Jakie największe wyzwanie przyniesie handlowcom rok 2021?

Obserwuję siebie, moich znajomych i kolegów z pracy, na ten moment nie ma nic trudniejszego niż motywacja. Chęci, działanie, bycie proaktywnym i zawsze pozytywnie nastawionym - to wszystko można bardzo szybko zgubić, szczególnie wtedy, kiedy jest się samemu ze swoimi KPI, taskami czy problemami. Praca zdalna i spotkania online już na zawsze wejdą do naszych codziennych aktywności.

Kolejną kwestią towarzyszącą jest obecność w świecie online, w szerokim wymiarze. Od znajomości przynajmniej kilku programów do video calli, aż po świadomą obecność handlowca w mediach społecznościowych. Dziś nasi klienci w pierwszej kolejności wpisują nasze nazwiska - to jedyna szansa, żeby nas zobaczyć. Jeśli w wyniku wyszukiwania, nie uda im się wyświetlić handlowca, to jest źle, ale może być gorzej, gdy na naszym profilu publicznie udostępniamy poglądy polityczne, wyrażone wulgaryzmami, czy zdjęcia z ostatnich, zakrapianych imprez. Dziś granice pomiędzy życiem prywatnym a zawodowym zacierają się jeszcze bardziej. W sieci reprezentujemy swoje nazwisko i naszego pracodawcę - w każdym miejscu, bez wyjątków. 

Na co w pierwszej kolejności powinniśmy zwracać uwagę w zarządzaniu sprzedażą / zespołem handlowców w 2021?

“Home office”, te dwa słowa budzą wiele skrajnych emocji, ile osób, tyle opinii na temat pracy zdalnej. Z perspektywy dyrektora sprzedaży - trochę trudniej zarządzać ludźmi, których nie ma się “pod ręką”. Zdecydowanie lepiej poświęcić więcej czasu na podtrzymanie team spirit oraz tego, co dało się osiągnąć na przerwie przy ekspresie do kawy - to ważny update z tego, co dzieje się w firmie ;) 

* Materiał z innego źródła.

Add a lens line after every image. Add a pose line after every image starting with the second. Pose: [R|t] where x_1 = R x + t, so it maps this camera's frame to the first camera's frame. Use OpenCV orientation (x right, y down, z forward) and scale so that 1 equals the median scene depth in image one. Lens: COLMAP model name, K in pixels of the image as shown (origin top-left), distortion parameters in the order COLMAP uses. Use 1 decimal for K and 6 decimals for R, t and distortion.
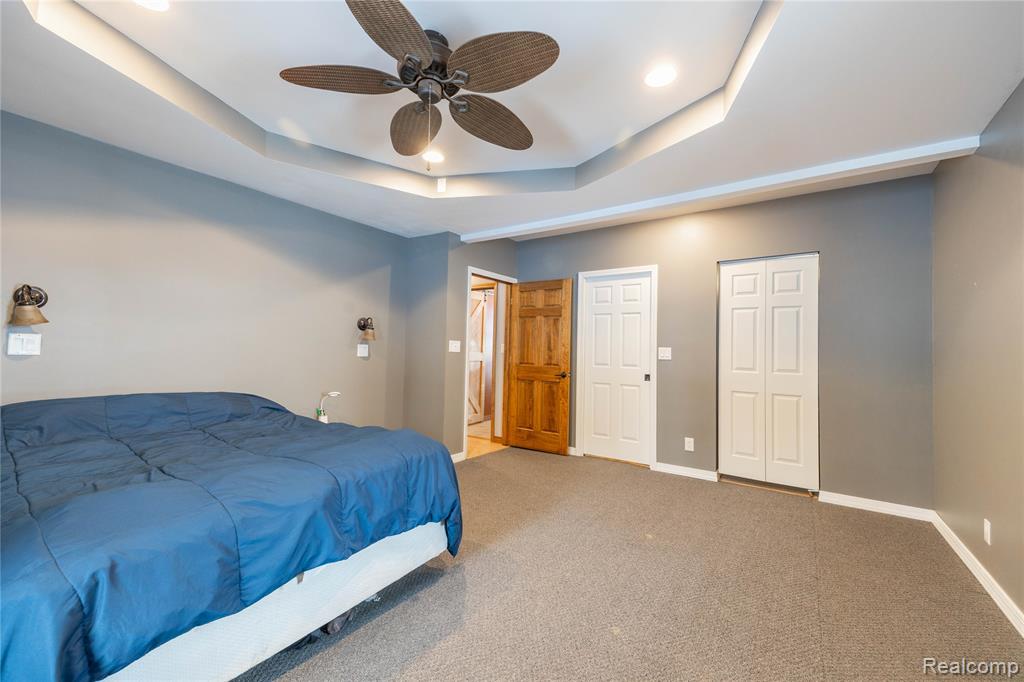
lens RADIAL K [[416.5, 0, 513.7], [0, 416.5, 337.9], [0, 0, 1]] dist [0.054130, -0.020856]
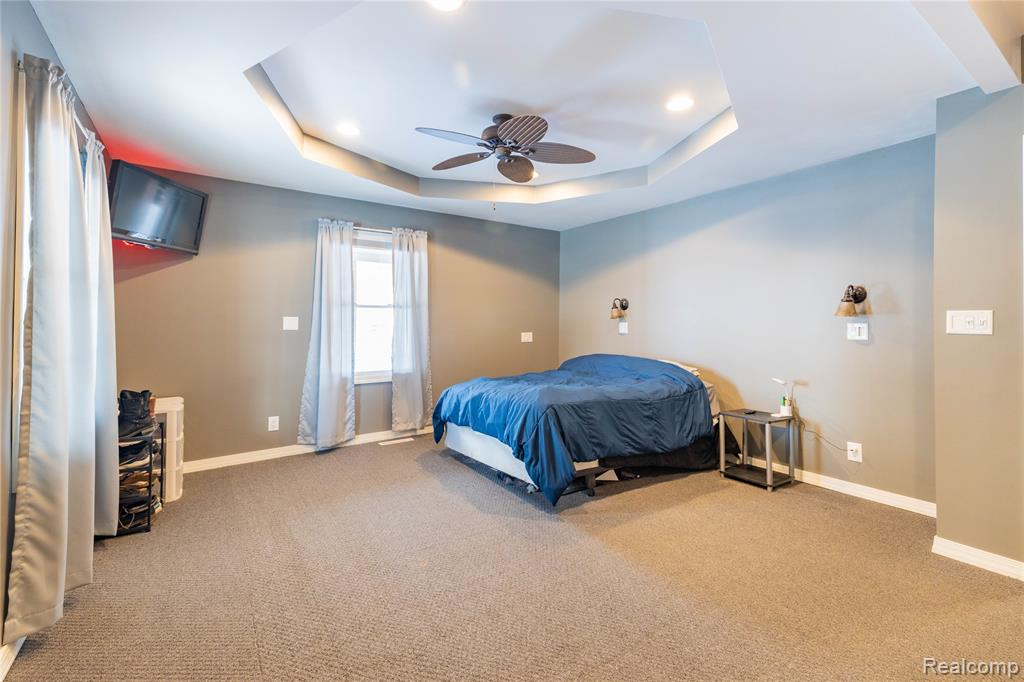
lens RADIAL K [[439.5, 0, 516.0], [0, 439.5, 321.7], [0, 0, 1]] dist [0.061726, -0.021177]
pose [[-0.363281, -0.023834, -0.931375, 0.990796], [0.020793, 0.999216, -0.033680, 0.047001], [0.931448, -0.031601, -0.362501, 1.288240]]
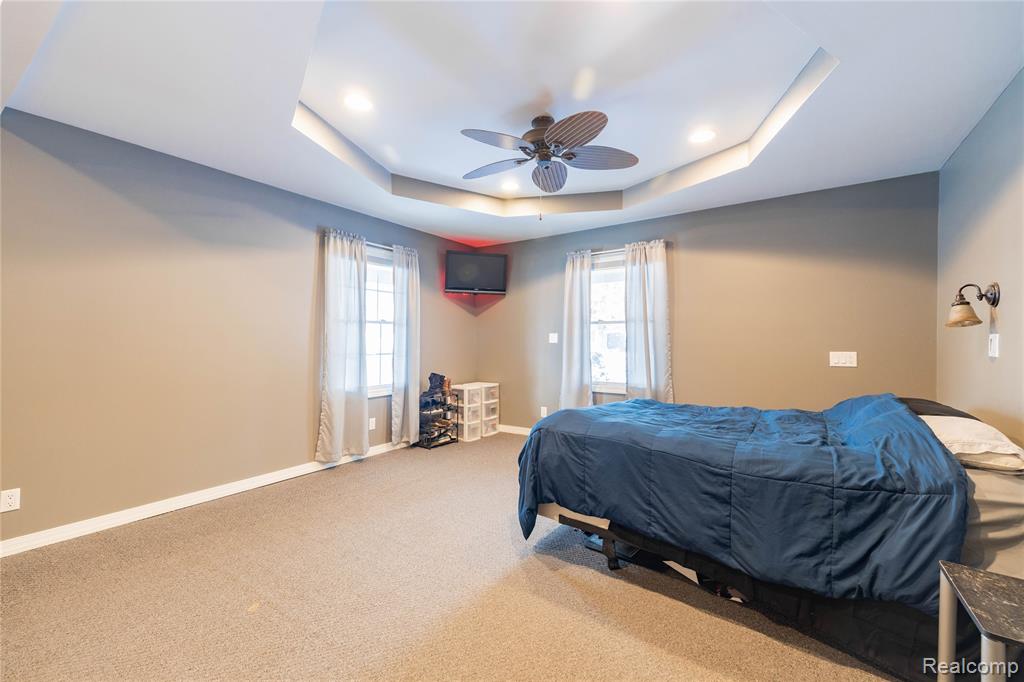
lens RADIAL K [[416.5, 0, 513.7], [0, 416.5, 337.9], [0, 0, 1]] dist [0.054130, -0.020856]
pose [[-0.999756, -0.021191, -0.006315, -0.078804], [-0.020953, 0.999148, -0.035564, 0.054043], [0.007064, -0.035423, -0.999347, 1.941828]]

Dowożenie celów też stoi pod znakiem zapytania. Teoretycznie handlowiec może przeprowadzać więcej spotkań, ale klienci nie zawsze przychodzą na video, ponieważ jest mniej zobowiązujące, niż spotkanie na żywo. Z perspektywy klienta jest tak, że jeśli nie pojawi się o umówionej godzinie, to przecież nic się nie stało, ten człowiek nie musiał nigdzie jechać, fatygować się. W dodatku argument “mamy teraz Covid i wiadomo jak jest” często zamyka drogę do dalszych negocjacji, bo handlowiec staje się zbyt empatyczny. 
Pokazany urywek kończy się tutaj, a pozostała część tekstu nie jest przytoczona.